Hannovers Kind zieht 50+1-Klage zurück
Der Zweitligist macht einen Rückzieher im Kampf um den Einfluss externer Investoren in Profi-Vereine.
HANNOVER (dpa) Martin Kind, Hauptgesellschafter von Zweitligist Hannover 96, hat seinen mehrjährigen Kampf gegen die 50+1-Regel vorerst aufgegeben und den Antrag auf Ausnahmegenehmigung zurückgezogen. Die nur in Deutschland gültige 50+1-Regel soll den Einfluss externer Investoren im Profifußball begrenzen.
Ist 50+1 nun gestärkt worden? Nein. Die 50+1-Regel wollte Kind ursprünglich nicht kippen, sondern nur die mögliche Ausnahme für Hannover 96 erreichen. Der 75-Jährige kann jetzt über das Landgericht oder die Europäische Kommission für Wettbewerbsrecht klagen – dann allerdings gegen die generelle 50+1-Regel. Dieses Verfahren hätte weiterreichende Folgen als der jetzt zurückgezogene Antrag.
Läuft die Überprüfung durch das Bundeskartellamt weiter?
Ja. Das von der DFL im Juli 2018 eingeschaltete Kartellamt zur Überprüfung der 50+1-Regel könnte alles verändern, sollten kartellrechtliche Bedenken bezüglich der grundsätzlichen Anwendung und Auslegung der Regel erkannt werden. Das befürchtet auch 96-Präsident Sebastian Kramer. „Ich möchte nicht, dass irgendjemand in Frankfurt bei der DFL oder bei einem Schiedsgericht entscheidet, was mit Hannover 96 passiert“, sagte er in einem Interview mit der dpa. Das Kartellamt hat noch keine Einschätzung gegeben.

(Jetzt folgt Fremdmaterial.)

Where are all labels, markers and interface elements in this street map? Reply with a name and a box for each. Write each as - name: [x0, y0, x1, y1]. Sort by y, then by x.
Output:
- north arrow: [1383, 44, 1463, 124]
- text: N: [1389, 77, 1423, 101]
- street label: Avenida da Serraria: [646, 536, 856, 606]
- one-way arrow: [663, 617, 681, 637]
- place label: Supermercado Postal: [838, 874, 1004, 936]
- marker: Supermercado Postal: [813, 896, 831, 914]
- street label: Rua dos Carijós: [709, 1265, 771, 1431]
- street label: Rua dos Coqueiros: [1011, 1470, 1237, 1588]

Warum hat Martin Kind den Ausnahmeantrag zurückgezogen?
Dazu äußern wird sich der Hauptgesellschafter des Klubs erst in den kommenden Tagen. Hannover 96 erklärte, dass eine Entscheidung des Schiedsgerichts „in nächster Zeit nicht zu erwarten gewesen“wäre. Das Internetportal „Sportbuzzer“nannte noch einen weiteren Grund: Kind-Anwalt Christoph Schickardt wirft dem Vorsitzenden des Ständigen Schiedsgerichts, Udo Steiner, vor, dass er „alles in seiner Macht Stehende unternimmt, um die 50+1-Regel aus traditionellen Überlegungen zu retten“. Ein Befangenheitsantrag sei nur aus„Respekt gegenüber der Person Steiner und seiner Lebensleistung“nicht gestellt worden. Schickhardt und Kind sahen wenig Aussicht auf Erfolg.
Was bedeutet der Rückzug für Hannover 96?
Kind hat durch die Beendigung des Antrages zur Befriedung im zerstrittenen Verein beigetragen. Nach Kinds Verlust der kompletten Macht durch die Mitgliederversammlung von Hannover 96 im März, wurde der Antrag auf Druck der Kind-Gegner um Präsident Kramer hin bereits auf ruhend gestellt. Aber: Kind möchte weiterhin, dass über Belange des Profifußballs nur noch in der Profifußballabteilung entschieden wird. Die Führung von 96 dagegen will, dass der Verein seinen Einfluss auf den Fußball behält. Trotz Verhandlungen herrscht weiterhin eine Patt-Situation: Der Stammverein könnte Kind umgehend entlassen. Auf der anderen Seite hat Kind die Möglichkeit, als Gesellschafter sein Geld aus demVerein zu ziehen, mit schwerwiegenden Folgen für 96.
Wie denken die Bundesligisten über das Thema?
Die Mitgliederversammlung der Deutschen Fußball Liga hat sich im März 2018 für einen „Prozess zur Verbesserung der Rechtssicherheit sowie weitere Überlegungen hinsichtlich geänderter Rahmenbedingungen unter Beibehaltung der 50+1-Regel“ausgesprochen. Dazu wurden die Klubs der Bundesliga und der 2. Bundesliga gebeten, einen Fragebogen zu beantworten. Vereinbart wurde, Stillschweigen über die Ergebnisse zu bewahren.